## Collected data
╔══

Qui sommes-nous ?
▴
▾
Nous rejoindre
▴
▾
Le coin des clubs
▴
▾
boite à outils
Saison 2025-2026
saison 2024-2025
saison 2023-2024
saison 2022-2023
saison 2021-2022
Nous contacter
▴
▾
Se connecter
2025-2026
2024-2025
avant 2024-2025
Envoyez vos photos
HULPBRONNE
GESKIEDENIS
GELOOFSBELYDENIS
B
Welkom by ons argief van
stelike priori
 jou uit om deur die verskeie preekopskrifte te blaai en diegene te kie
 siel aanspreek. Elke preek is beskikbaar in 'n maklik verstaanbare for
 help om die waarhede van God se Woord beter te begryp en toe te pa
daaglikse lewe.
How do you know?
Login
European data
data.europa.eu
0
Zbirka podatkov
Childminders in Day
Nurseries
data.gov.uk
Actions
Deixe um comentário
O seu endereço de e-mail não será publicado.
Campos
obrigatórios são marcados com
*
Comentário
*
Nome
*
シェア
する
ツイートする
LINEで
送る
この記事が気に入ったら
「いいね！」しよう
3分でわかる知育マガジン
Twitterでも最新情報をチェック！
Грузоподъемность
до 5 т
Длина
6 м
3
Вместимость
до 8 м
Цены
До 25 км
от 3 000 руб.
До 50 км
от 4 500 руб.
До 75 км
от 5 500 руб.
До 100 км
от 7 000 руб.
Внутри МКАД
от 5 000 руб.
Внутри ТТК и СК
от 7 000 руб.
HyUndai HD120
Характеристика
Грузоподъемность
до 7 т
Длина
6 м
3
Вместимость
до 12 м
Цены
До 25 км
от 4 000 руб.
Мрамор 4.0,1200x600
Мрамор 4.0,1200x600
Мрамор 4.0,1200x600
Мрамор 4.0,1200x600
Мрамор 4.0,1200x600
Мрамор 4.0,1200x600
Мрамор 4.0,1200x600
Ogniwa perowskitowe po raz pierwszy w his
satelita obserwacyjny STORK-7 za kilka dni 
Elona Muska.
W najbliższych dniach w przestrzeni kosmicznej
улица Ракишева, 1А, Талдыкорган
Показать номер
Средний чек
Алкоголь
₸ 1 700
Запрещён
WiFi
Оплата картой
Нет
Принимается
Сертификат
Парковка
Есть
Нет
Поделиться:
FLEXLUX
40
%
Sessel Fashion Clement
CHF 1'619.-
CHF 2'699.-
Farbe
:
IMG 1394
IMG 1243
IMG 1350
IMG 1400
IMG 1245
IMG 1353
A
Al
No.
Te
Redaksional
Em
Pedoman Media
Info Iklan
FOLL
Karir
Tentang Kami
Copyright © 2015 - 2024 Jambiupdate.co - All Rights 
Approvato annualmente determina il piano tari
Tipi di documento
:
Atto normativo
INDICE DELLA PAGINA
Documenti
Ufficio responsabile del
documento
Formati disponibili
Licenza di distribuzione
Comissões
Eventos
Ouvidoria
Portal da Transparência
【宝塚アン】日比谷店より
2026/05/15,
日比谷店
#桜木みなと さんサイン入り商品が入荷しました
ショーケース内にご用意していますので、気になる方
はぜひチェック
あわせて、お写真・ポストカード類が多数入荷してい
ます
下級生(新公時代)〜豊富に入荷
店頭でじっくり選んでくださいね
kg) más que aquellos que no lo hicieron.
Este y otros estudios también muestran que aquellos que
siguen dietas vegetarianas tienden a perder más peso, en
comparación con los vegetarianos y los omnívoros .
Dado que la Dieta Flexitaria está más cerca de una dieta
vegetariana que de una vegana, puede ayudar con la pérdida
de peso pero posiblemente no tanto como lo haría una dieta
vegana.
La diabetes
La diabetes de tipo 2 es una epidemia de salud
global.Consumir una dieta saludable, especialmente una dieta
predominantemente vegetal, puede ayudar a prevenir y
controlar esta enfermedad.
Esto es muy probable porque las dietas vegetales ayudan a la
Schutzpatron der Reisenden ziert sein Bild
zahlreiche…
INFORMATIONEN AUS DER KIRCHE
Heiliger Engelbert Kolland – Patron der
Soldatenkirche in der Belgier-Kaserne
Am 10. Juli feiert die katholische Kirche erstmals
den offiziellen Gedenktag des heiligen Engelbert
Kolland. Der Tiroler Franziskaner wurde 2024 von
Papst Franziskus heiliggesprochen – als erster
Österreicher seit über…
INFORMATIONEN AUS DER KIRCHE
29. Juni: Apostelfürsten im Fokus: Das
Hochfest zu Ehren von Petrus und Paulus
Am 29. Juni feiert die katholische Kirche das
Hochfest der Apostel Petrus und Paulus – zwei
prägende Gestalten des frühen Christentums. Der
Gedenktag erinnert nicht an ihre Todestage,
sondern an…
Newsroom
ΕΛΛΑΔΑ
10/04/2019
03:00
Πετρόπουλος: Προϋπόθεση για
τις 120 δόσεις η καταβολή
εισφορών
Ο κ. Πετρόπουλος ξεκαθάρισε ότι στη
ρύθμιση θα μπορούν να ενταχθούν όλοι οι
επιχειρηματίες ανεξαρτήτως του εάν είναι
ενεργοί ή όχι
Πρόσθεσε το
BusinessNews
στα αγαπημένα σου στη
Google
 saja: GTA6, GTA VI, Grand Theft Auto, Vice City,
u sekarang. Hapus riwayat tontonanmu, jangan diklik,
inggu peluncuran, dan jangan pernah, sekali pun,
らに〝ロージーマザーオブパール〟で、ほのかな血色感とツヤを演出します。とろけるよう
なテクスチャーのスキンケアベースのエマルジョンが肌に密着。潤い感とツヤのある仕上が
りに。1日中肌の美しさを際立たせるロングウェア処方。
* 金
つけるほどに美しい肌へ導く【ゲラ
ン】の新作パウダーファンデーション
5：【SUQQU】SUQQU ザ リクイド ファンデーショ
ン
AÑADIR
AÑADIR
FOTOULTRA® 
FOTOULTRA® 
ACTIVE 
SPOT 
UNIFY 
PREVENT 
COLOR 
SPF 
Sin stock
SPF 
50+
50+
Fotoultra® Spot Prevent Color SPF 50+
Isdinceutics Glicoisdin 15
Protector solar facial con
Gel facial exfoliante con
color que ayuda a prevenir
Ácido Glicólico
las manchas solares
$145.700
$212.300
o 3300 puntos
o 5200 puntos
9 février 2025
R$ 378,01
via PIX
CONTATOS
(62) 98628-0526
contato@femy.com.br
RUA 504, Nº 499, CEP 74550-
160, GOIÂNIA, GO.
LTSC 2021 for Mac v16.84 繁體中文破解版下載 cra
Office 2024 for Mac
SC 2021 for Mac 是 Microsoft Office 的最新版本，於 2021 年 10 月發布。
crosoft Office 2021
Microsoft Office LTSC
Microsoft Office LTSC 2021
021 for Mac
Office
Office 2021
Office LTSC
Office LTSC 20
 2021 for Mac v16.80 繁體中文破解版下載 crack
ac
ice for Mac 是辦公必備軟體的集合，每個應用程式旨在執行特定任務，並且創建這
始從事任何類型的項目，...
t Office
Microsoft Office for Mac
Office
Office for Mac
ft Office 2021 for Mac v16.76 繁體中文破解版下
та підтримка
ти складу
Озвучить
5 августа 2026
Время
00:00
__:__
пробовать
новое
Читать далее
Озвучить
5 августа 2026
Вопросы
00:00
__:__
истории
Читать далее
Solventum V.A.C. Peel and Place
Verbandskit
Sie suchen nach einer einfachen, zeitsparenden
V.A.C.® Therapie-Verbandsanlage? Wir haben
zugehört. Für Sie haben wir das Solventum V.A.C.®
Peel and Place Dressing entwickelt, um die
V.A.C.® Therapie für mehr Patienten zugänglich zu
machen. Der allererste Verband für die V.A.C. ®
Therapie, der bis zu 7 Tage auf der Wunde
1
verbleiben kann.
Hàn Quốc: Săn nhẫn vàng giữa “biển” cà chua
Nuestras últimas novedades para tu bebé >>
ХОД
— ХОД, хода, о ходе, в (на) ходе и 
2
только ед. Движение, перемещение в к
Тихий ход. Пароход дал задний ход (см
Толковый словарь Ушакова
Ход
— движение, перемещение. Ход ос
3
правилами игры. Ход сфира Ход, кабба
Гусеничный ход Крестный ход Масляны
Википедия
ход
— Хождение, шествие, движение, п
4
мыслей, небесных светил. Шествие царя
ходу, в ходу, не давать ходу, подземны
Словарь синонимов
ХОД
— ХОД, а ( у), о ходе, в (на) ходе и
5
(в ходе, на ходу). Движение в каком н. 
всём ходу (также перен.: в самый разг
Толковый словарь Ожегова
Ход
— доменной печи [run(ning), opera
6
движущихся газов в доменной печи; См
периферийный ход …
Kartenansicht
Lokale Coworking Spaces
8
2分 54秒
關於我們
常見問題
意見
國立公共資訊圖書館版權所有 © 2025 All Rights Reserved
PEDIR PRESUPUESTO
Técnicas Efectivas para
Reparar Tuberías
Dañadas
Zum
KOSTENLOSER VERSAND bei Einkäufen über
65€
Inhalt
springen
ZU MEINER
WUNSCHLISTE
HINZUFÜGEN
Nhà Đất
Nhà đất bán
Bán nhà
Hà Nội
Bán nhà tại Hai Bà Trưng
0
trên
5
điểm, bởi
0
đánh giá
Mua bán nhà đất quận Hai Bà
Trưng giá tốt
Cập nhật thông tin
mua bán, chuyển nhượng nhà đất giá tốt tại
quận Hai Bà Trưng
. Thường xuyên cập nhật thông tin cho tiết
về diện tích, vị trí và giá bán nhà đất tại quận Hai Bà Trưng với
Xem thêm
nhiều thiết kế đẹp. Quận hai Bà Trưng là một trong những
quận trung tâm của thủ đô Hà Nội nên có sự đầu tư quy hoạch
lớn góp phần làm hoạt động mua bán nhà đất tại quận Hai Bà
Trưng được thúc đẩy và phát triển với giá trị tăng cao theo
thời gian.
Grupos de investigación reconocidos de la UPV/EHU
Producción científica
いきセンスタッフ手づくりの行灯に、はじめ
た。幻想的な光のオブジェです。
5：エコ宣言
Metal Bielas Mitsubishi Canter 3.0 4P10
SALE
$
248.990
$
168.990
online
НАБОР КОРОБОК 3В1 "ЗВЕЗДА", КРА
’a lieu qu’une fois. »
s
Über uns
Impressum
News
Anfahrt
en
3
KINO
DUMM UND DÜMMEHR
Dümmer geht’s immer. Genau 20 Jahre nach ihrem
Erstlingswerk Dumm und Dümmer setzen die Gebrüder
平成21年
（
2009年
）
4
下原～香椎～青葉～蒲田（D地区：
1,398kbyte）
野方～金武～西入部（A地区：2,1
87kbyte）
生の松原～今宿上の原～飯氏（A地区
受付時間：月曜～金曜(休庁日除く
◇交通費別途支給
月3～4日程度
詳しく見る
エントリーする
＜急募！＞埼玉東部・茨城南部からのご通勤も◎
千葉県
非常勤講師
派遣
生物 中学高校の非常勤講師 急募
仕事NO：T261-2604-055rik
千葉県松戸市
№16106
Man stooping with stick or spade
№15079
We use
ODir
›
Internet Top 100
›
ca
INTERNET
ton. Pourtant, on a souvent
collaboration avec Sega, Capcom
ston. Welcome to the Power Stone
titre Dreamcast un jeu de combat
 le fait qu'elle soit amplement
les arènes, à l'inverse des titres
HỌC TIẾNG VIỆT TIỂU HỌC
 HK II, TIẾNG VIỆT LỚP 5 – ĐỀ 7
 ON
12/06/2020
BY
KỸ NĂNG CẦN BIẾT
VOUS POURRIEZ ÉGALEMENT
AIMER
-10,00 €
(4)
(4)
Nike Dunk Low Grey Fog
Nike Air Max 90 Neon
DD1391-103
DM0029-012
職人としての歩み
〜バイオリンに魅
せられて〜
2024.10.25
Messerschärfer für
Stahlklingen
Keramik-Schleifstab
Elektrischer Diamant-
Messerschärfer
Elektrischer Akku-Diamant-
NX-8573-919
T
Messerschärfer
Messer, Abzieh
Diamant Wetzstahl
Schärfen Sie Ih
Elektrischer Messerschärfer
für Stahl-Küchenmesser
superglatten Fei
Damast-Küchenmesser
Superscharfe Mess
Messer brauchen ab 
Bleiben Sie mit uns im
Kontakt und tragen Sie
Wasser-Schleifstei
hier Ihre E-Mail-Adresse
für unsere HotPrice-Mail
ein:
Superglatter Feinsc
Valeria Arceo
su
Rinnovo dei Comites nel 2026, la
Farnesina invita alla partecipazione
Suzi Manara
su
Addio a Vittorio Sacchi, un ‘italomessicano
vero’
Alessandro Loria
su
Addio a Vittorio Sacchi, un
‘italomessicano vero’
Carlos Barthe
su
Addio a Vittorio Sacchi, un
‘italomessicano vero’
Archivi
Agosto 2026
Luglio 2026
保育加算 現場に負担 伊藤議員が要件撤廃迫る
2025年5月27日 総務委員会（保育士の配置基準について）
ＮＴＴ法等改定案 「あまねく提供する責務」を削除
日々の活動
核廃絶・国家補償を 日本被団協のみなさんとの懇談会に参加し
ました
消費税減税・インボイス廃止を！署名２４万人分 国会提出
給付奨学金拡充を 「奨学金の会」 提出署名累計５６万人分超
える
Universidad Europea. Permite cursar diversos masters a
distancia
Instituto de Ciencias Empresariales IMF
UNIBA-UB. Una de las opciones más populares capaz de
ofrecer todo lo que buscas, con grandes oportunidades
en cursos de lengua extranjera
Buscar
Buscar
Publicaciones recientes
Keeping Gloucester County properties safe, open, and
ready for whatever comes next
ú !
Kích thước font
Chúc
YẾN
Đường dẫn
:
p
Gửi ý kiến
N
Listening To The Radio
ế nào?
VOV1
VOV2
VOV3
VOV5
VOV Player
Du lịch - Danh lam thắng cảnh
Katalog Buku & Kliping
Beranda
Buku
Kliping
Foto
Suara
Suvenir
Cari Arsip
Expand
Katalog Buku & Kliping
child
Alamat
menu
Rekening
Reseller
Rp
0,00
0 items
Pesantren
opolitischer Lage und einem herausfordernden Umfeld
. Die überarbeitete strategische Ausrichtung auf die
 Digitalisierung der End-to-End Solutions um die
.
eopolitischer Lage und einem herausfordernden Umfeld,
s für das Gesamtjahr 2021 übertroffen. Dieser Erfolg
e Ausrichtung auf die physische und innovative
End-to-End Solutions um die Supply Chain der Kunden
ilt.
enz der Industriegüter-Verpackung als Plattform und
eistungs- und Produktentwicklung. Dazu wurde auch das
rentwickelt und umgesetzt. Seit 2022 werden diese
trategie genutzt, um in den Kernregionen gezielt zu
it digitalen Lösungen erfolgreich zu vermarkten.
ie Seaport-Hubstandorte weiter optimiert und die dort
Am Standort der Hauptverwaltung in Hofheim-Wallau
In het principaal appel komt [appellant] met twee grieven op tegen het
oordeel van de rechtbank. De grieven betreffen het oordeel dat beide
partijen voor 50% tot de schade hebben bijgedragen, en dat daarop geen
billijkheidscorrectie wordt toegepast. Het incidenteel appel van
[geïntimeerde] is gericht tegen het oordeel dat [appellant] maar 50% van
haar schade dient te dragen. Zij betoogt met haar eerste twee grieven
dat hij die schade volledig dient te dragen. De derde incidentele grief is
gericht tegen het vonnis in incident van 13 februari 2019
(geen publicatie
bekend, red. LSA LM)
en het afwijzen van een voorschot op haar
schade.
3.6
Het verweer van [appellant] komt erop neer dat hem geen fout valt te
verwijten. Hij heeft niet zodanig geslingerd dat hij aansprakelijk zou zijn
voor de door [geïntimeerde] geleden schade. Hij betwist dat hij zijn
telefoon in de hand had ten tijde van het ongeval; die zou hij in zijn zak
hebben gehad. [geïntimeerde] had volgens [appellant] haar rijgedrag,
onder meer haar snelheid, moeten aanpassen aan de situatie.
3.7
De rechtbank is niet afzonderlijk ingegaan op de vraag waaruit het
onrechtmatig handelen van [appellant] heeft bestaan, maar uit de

╚══

## WHAT YOU HAVE TO DO
Read the entries above, then pull out the lines that include "Ausrichtung".

## EXERCISE OUTPUT
. Die überarbeitete strategische Ausrichtung auf die
e Ausrichtung auf die physische und innovative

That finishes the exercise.